RGB-D Dataset 7-Scenes

Established: January 1, 2013

RGB-D Dataset 7-ScenesThe 7-Scenes dataset is a collection of tracked RGB-D camera frames. The dataset may be used for evaluation of methods for different applications such as dense tracking and mapping and relocalization techniques.


All scenes were recorded from a handheld Kinect RGB-D camera at 640×480 resolution. We use an implementation of the KinectFusion system to obtain the ‘ground truth’ camera tracks, and a dense 3D model. Several sequences were recorded per scene by different users, and split into distinct training and testing sequence sets. Details on how this data can be used for example for the evaluation of relocalization methods can be found in our papers listed under publications.

7-Scenes Overview

Data Description

For each scene, we provide one zip file which contains several sequences. Each sequence is a continuous stream of tracked RGB-D camera frames. Tracking has been performed using ICP and frame-to-model alignment with respect to a dense reconstruction represented by a truncated signed distance volume.

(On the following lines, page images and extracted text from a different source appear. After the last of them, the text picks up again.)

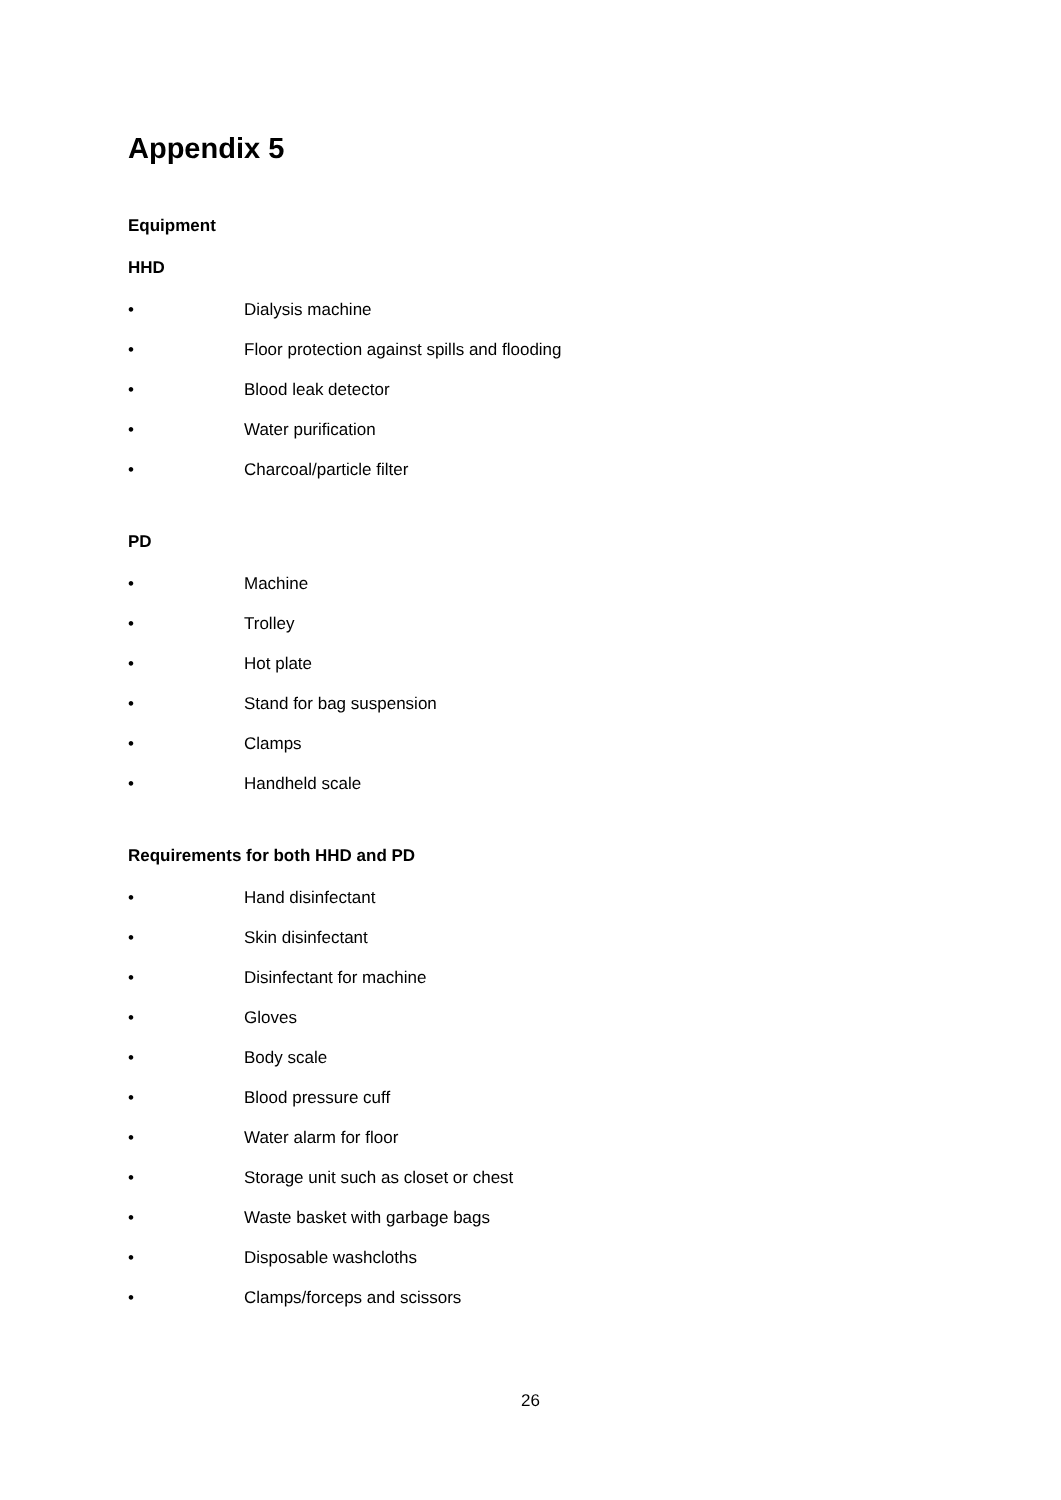Appendix 5
Equipment
HHD
• Dialysis machine
• Floor protection against spills and flooding
• Blood leak detector
• Water purification
• Charcoal/particle filter
PD
• Machine
• Trolley
• Hot plate
• Stand for bag suspension
• Clamps
• Handheld scale
Requirements for both HHD and PD
• Hand disinfectant
• Skin disinfectant
• Disinfectant for machine
• Gloves
• Body scale
• Blood pressure cuff
• Water alarm for floor
• Storage unit such as closet or chest
• Waste basket with garbage bags
• Disposable washcloths
• Clamps/forceps and scissors
26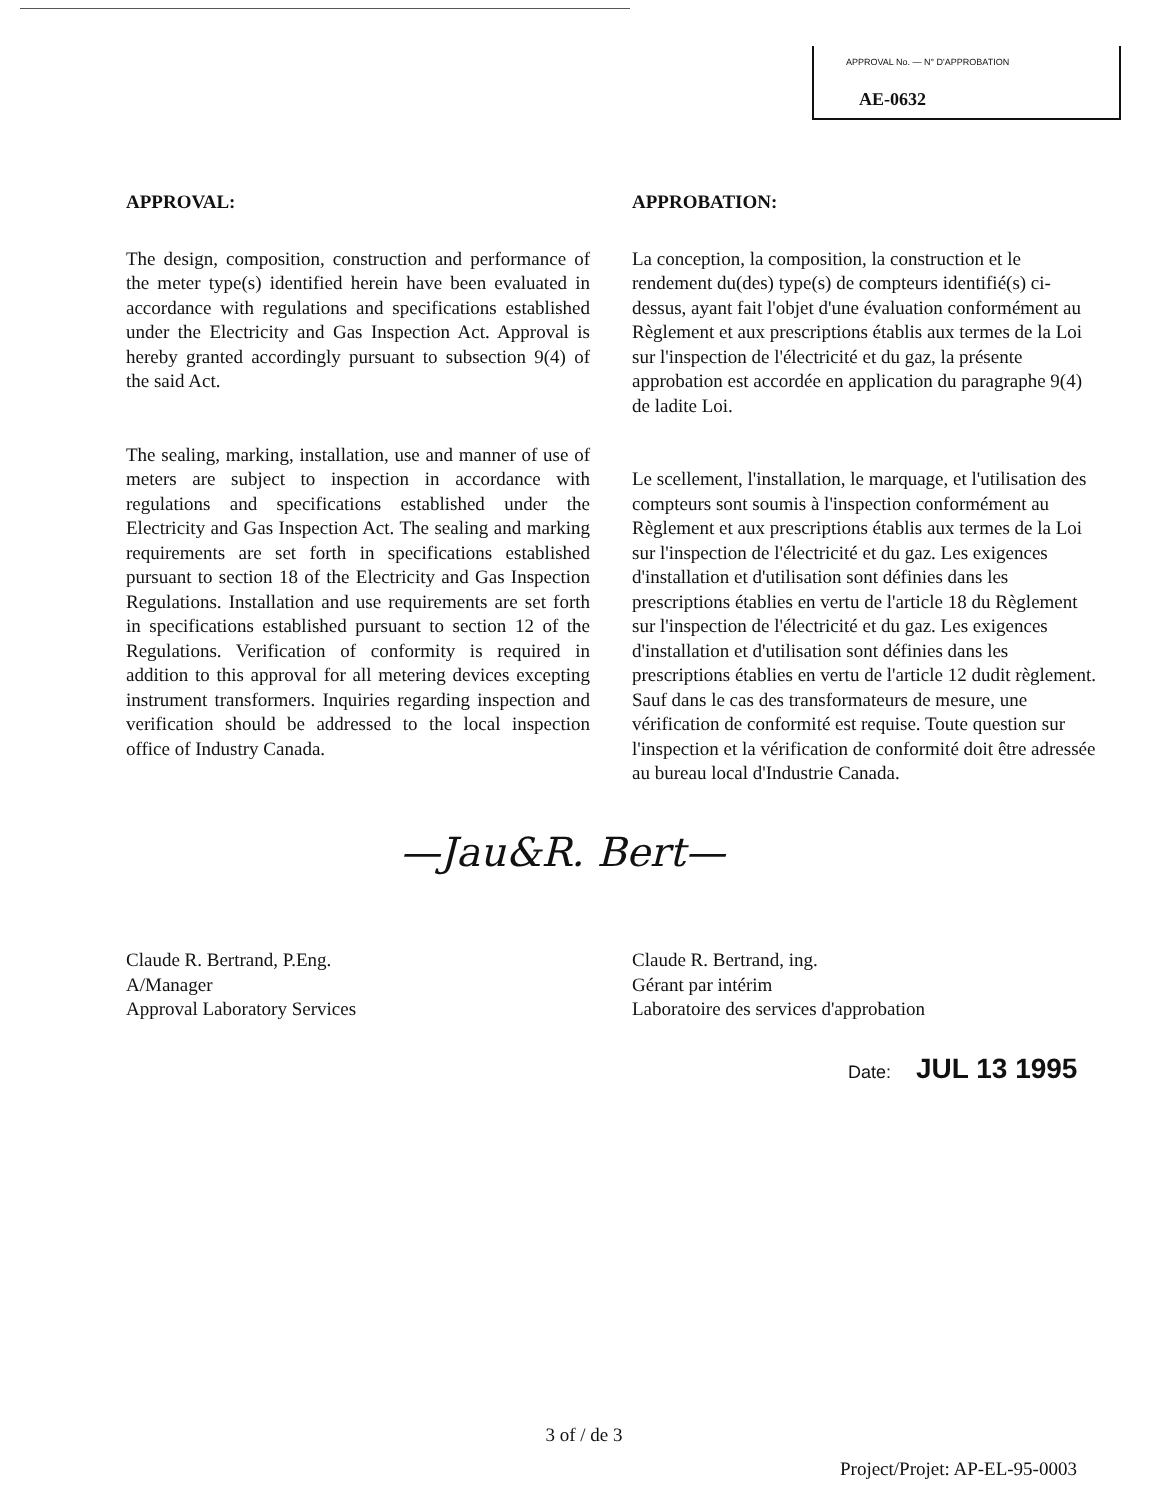APPROVAL No. — N° D'APPROBATION
AE-0632
APPROVAL:
The design, composition, construction and performance of the meter type(s) identified herein have been evaluated in accordance with regulations and specifications established under the Electricity and Gas Inspection Act. Approval is hereby granted accordingly pursuant to subsection 9(4) of the said Act.
The sealing, marking, installation, use and manner of use of meters are subject to inspection in accordance with regulations and specifications established under the Electricity and Gas Inspection Act. The sealing and marking requirements are set forth in specifications established pursuant to section 18 of the Electricity and Gas Inspection Regulations. Installation and use requirements are set forth in specifications established pursuant to section 12 of the Regulations. Verification of conformity is required in addition to this approval for all metering devices excepting instrument transformers. Inquiries regarding inspection and verification should be addressed to the local inspection office of Industry Canada.
APPROBATION:
La conception, la composition, la construction et le rendement du(des) type(s) de compteurs identifié(s) ci-dessus, ayant fait l'objet d'une évaluation conformément au Règlement et aux prescriptions établis aux termes de la Loi sur l'inspection de l'électricité et du gaz, la présente approbation est accordée en application du paragraphe 9(4) de ladite Loi.
Le scellement, l'installation, le marquage, et l'utilisation des compteurs sont soumis à l'inspection conformément au Règlement et aux prescriptions établis aux termes de la Loi sur l'inspection de l'électricité et du gaz. Les exigences d'installation et d'utilisation sont définies dans les prescriptions établies en vertu de l'article 18 du Règlement sur l'inspection de l'électricité et du gaz. Les exigences d'installation et d'utilisation sont définies dans les prescriptions établies en vertu de l'article 12 dudit règlement. Sauf dans le cas des transformateurs de mesure, une vérification de conformité est requise. Toute question sur l'inspection et la vérification de conformité doit être adressée au bureau local d'Industrie Canada.
—Jau&R. Bert—
Claude R. Bertrand, P.Eng.
A/Manager
Approval Laboratory Services
Claude R. Bertrand, ing.
Gérant par intérim
Laboratoire des services d'approbation
Date: JUL 13 1995
3 of / de 3
Project/Projet: AP-EL-95-0003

Each sequence (seq-XX.zip) consists of 500-1000 frames. Each frame consists of three files:

  • Color: frame-XXXXXX.color.png (RGB, 24-bit, PNG)
  • Depth: frame-XXXXXX.depth.png (depth in millimeters, 16-bit, PNG, invalid depth is set to 65535).
  • Pose: frame-XXXXXX.pose.txt (camera-to-world, 4×4 matrix in homogeneous coordinates).

For each scene, we further provide:

  • For Evaluation: TrainSplit.txt / TestSplit.txt (splits used in the papers listed under publications).
  • TSDF Volume: The dense reconstruction used for frame-to-model alignment. Volumes are stored in MetaImage format (2-file-format with a text header and binary data). Binary data stores the signed distances for each voxel in 16-bit short. All volumes are of size 512x512x512 with varying element spacings and origin offsets. The spacings and offsets in millimeters are provided in the header file.
  • A screenshot of the raycasted dense reconstruction.

Please note: The RGB and depth camera have not been calibrated and we can’t provide calibration parameters at the moment. The recorded frames correspond to the raw, uncalibrated camera images. In the KinectFusion pipeline we used the following default intrinsics for the depth camera: Principle point (320,240), Focal length (585,585).

License Agreement

The data is provided for non-commercial use only. By downloading the data, you accept the license agreement which can be downloaded here.


If you report results based on the 7-scenes dataset, please cite at least one of the papers mentioned under publications. You may choose the paper that is more relevant to your own publication.